▸ **Extrait cité**:
————————

L’usine Renault de Cléon, en Seine-Maritime, construit les modèles Zoé de la marque. Ici en juillet 2015. | PHILIPPE WOJAZER / REUTERS

Stopper la désindustrialisation ? C’est possible, estime le patronat français. La France peut non seulement enrayer le déclin actuel, mais même se réindustrialiser, affirme le Groupe des fédérations industrielles (GFI), dans un document publié jeudi 22 septembre.

A l’approche de l’élection présidentielle, cette structure qui, au sein du Medef, regroupe l’essentiel des syndicats de l’industrie propose une série de mesures permettant, selon elle, de redonner des couleurs à la production tricolore. En un quinquennat, le poids relatif de l’industrie dans l’économie pourrait ainsi passer d’environ 11 % à 15 %. Une gageure alors qu’Alstom vient d’annoncer l’arrêt de la fabrication de locomotives à Belfort, et que plusieurs entreprises industrielles sont en grande difficulté, à l’image du groupe métallurgique alsacien Sotralentz (1 100 personnes), qui vient de demander son placement en redressement judiciaire.

« Oui, on peut casser la tendance au recul de l’industrie, affirme Philippe Darmayan, patron d’ArcelorMittal France et président du GFI. L’essentiel de la tâche revient aux entreprises elles-mêmes. La révolution en cours autour du numérique et de l’usine du futur leur permet de regagner en compétitivité. Mais au-delà, l’Etat a aussi son rôle à jouer, pour que le cadre, notamment fiscal, soit favorable. »

Les responsables patronaux ont déjà entamé une tournée des candidats à la présidentielle pour les sensibiliser au sujet. Ils ont déjà rencontré Alain Juppé, Bruno Le Maire et François Fillon (Les Républicains).

« Une moyenne de 20 % dans l’Union européenne »

Le défi semble gigantesque. Depuis un demi-siècle, la part de l’industrie manufacturière dans la valeur ajoutée de l’ensemble de l’économie n’a cessé de baisser. Elle est passée de 25 % en 1961 à 11 % en 2010, et n’a guère varié depuis, d’après l’Insee. Une lente décrue liée à la fois aux difficultés des usines et à la montée en puissance des activités de services. Faire remonter le poids de l’industrie à 15 % en 2022 reviendrait à effacer en cinq ans seulement quinze années de désindustrialisation.

————————

▸ **Consigne**: D’après l’article sur la désindustrialisation, quelle était, selon l’Insee, la part de l’industrie manufacturière dans la valeur ajoutée de l’ensemble de l’économie en 1961 ?

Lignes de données
————————

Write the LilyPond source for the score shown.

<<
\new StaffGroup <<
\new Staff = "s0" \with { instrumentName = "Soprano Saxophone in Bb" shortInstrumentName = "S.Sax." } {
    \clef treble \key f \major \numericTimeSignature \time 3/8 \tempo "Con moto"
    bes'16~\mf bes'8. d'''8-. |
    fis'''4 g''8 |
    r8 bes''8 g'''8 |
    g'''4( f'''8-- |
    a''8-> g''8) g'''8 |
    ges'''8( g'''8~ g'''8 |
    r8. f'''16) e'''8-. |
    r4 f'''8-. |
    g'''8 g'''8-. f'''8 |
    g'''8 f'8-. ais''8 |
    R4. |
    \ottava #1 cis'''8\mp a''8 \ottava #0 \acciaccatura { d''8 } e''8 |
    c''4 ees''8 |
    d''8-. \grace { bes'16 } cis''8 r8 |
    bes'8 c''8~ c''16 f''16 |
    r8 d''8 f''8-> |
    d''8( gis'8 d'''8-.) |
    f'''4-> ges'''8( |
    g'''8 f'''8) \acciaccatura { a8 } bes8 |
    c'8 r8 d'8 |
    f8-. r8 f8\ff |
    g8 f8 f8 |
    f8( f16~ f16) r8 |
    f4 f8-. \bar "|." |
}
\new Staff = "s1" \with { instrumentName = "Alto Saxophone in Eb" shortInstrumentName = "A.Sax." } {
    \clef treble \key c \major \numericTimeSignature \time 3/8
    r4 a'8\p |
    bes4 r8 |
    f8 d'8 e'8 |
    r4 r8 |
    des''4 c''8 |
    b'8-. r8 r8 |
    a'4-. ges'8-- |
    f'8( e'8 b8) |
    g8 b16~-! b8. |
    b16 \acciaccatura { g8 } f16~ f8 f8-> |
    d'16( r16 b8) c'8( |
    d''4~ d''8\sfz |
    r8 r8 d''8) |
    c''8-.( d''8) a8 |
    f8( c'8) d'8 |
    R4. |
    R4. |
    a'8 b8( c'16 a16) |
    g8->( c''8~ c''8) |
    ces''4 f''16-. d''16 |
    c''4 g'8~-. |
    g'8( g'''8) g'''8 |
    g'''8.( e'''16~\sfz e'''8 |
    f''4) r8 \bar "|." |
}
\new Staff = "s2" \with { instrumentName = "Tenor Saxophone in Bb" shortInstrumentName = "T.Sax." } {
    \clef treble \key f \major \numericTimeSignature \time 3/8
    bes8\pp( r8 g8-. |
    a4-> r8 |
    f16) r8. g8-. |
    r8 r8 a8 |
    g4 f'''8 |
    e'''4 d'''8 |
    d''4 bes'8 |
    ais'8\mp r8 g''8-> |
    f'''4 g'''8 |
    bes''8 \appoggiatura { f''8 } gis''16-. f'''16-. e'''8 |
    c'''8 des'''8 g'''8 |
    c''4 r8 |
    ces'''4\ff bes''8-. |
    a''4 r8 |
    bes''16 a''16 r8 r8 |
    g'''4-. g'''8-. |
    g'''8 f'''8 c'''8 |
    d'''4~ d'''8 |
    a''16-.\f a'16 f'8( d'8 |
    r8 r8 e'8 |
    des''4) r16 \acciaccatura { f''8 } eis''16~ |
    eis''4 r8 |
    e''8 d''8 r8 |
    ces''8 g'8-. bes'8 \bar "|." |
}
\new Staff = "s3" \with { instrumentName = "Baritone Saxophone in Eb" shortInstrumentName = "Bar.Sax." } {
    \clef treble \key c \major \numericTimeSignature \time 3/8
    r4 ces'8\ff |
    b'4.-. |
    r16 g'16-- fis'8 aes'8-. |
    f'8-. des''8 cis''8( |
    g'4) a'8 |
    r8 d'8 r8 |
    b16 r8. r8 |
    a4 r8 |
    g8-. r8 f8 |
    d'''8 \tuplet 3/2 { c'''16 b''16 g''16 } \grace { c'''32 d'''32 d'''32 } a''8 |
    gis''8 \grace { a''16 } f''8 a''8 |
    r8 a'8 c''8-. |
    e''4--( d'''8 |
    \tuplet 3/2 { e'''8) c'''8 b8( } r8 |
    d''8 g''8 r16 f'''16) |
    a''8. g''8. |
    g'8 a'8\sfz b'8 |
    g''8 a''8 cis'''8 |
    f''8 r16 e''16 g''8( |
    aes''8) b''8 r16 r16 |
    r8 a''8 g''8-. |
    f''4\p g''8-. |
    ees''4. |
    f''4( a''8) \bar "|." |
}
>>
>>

————————

▸ **Résultat attendu**: Elle était de 25 %.